Comparison between abstract objects yields wonky error

Question

Numbers a,b;
a = new NumbersType(1);
b = new NumbersType(1);
System.out.println(a.equals(b));

public class NumbersType implements Numbers {
    int intType;
    public NumbersType (int q) {
        this.intType = q;
    }
    public boolean equals(Numbers n) {
        return this == n;
    }
}

public interface Numbers {
    public boolean equals(Numbers n);
}

This prints false, despite both objects being the same thing. Changing return this == n to return this.intType == n.intType yields error "cannot find symbol: variable intType, location: variable n of type Numbers".

I'm fairly new to ADT and still making my way around it, so excuse me if this is a simple question. I'm not sure why it doesn't work, however, and why I cannot reference n.intType but I can this.intType.

Answer 1

intType is declared on NumbersType but n is a Numbers. So you can't necessarily compare them.

Now, one thing you could do is create a method on the interface that retrieves some value. I say 'some' value instead of 'the' value because the other Numbers may be some other implementation. This is an important aspect of interfaces. If you have a Numbers you cannot know that it is actually a NumbersType. (You can find that out with instanceof but this would not be a good way to program an interface implementation. The interface's declaration should specify its interactions entirely.)

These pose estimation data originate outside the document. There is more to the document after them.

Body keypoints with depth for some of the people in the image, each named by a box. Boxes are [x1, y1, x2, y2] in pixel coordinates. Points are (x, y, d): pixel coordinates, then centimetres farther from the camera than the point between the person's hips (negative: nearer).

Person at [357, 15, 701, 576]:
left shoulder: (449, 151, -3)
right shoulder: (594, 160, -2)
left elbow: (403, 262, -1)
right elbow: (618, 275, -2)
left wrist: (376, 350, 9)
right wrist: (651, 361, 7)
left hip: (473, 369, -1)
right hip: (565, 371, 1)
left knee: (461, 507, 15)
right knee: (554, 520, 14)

But first there's kind of a side issue which is that you're declaring an overload of Object#equals. You might be intending to declare an override which is a different thing. For the purpose of my answer, I am going to show an example of both and name the overload something different.

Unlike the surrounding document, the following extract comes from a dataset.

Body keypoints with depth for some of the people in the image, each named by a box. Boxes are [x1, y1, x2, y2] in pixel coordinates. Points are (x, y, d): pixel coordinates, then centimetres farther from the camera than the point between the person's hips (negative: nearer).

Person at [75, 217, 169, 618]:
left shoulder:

Now here's the modified interface:

public interface Numbers {
    public int getIntType();
    public boolean isIntTypeEqual(Numbers n);
}

Now that you can retrieve the int, you can compare them in the implementation class.

public class NumbersType
implements Numbers {
    private int intType;

    public NumbersType(int intType) {
        this.intType = intType;
    }

    @Override
    public int getIntType() {
        return intType;
    }

    @Override
    public boolean isIntTypeEqual(Number n) {
        return intType == n.getIntType();
    }

    // overriding hashCode because we are overriding equals
    @Override
    public int hashCode() {
        return intType;
    }

    @Override
    public boolean equals(Object o) {
        if(!(o instanceof Numbers))
            return false;

        return isIntTypeEqual((Numbers)o);
    }
}

You may want to read:

• Overriding equals and hashCode in Java
• Overriding and Hiding Methods

If you are just learning this stuff, equals may not be a method you should be trying to implement. It is contractual and easy to get wrong.

Another complication is declaring equals in terms of interfaces: because equals must be symmetric, the implementations must override it identically. Otherwise the contract is broken.

Answer 2

1. Your class is NumbersType not Numbers, so you should type cast a and b in your equals method. This is why you cannot do n.intType

2. After you type cast, your equals method should compare intTypes of the objects, not direct references. This is why it will not work.

Your naming is a little bit confusing and I would suggest studying Polymorphism in general.